This month has been heavily based in photography, so I thought I'd take a moment to write a little more in depth. Is there something that holds you back from living your life to the fullest? I have seen some friends tackle their issues with tremendous success (through books, courses or counselling) and some friends who just accept their anxieties as a part of who they are and let them dictate/ruin their lives to some extent by living a much smaller life than they deserve. Becoming a new parent, I want to show my daughter how important it is to live her biggest life. I have been burdened with social anxiety, which is really challenging because I love being around people. I am painfully shy and yet feel most alive when I am connecting with others. I push through it a lot of the time by accepting most social invitations because I know the payoff is worth it, but there are days when I become a bit of a hermit rather than put myself out there. I know my shyness stems from low self confidence, which I am working hard at building. With confidence comes the ability to make decisions with ease, to trust your instincts and not allow fear to dictate any direction in your life. It's funny because there are some things I've done that others would be afraid of, like fly to Louisiana on my own to help build houses after Hurricane Katrina hit, when I knew no one. I made a speech at my friend's wedding without being nervous at all. And yet, I am paralyzed with fear to work the room at a cocktail party. Perhaps I am airing all my secrets, but I want to let people know that we all have our own issues. Some choose to work on them diligently and some people tend to put their issues on the back burner. I don't want my issues to impact the lives of those I love.
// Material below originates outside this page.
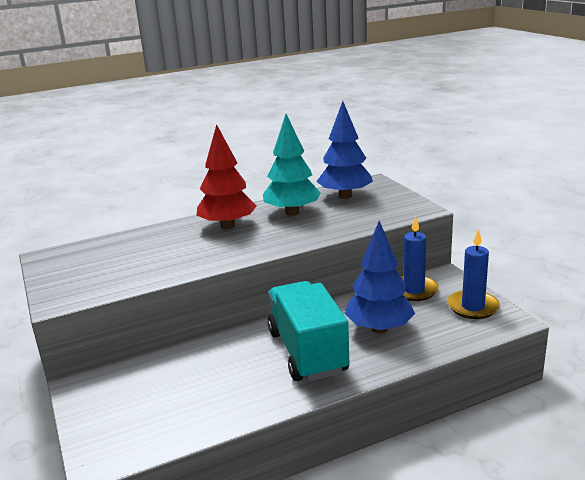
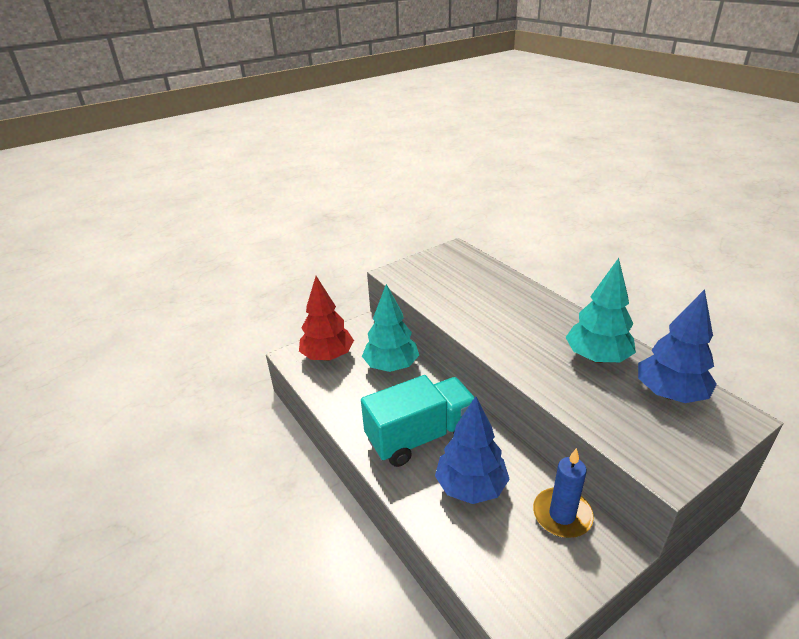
camera: 80 degrees right, 10 degrees up
red tree [196,124,256,229] -> red tree moved to [299,276,354,361]
blue candle [447,229,500,319] -> none
none -> turquoise tree [362,284,419,372]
I want to be an inspiration to my daughter, to show her that we can do/be whatever we put our mind to and not let our anxiety dictate our path. So, over the next while (months? years? lifetime?) I will work hard on my issues so that I live life to the fullest and can help instill confidence in my daughter. I promise to pass along any epiphanies to you, in case I can help one person. Okay, a little heavy handed right before a long weekend, but I just wanted to speak from the heart. xo
3 comments:
gutsy write
thank you!
"I have been burdened with social anxiety, which is really challenging because I love being around people. I am painfully shy and yet feel most alive when I am connecting with others. I push through it a lot of the time by accepting most social invitations because I know the payoff is worth it, but there are days when I become a bit of a hermit rather than put myself out there. I know my shyness stems from low self confidence..."
That about sums it all up, Kelly. I feel 100% the same.